-------- INFORMATION SHOWN

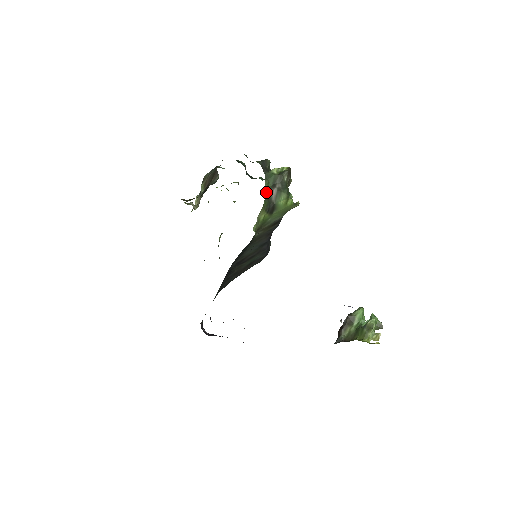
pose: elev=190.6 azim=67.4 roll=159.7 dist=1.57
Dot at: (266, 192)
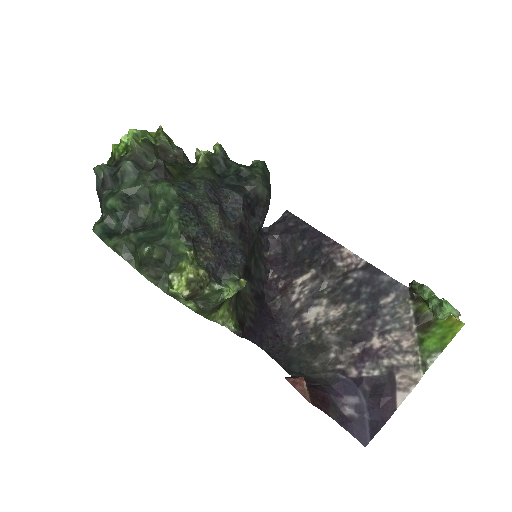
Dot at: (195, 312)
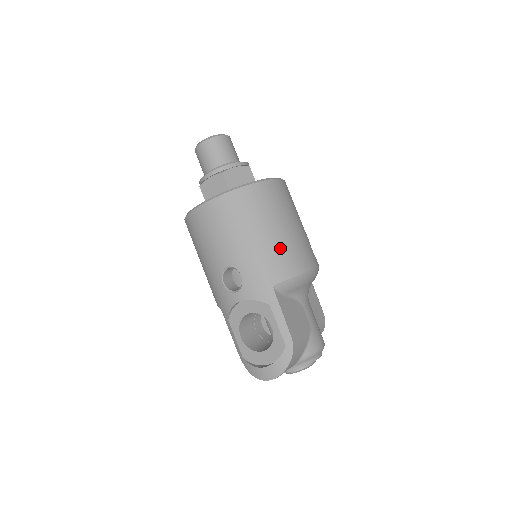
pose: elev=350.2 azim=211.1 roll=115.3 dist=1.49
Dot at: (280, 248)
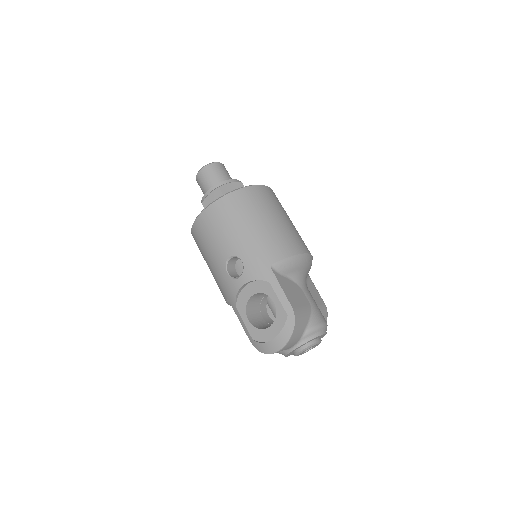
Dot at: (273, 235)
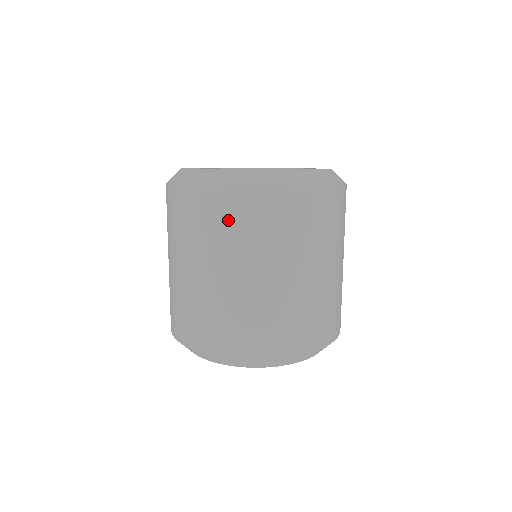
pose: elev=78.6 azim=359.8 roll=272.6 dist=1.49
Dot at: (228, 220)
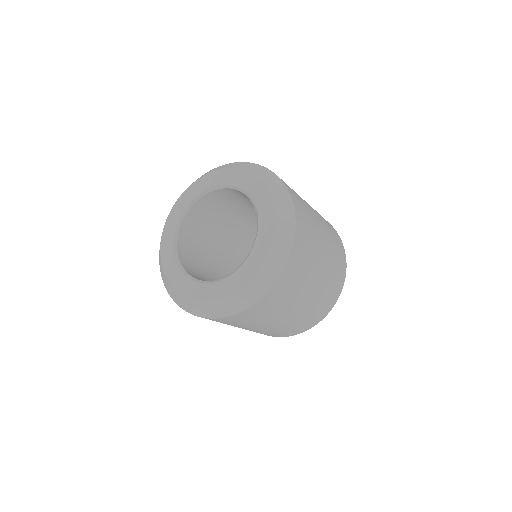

----------------

Print every line from the one containing "pose: elev=350.2 azim=211.1" through the end of the entries, leaving the pictures out of your answer.

pose: elev=350.2 azim=211.1 roll=115.3 dist=1.49
Dot at: (280, 248)
Dot at: (273, 235)
pose: elev=78.6 azim=359.8 roll=272.6 dist=1.49
Dot at: (228, 220)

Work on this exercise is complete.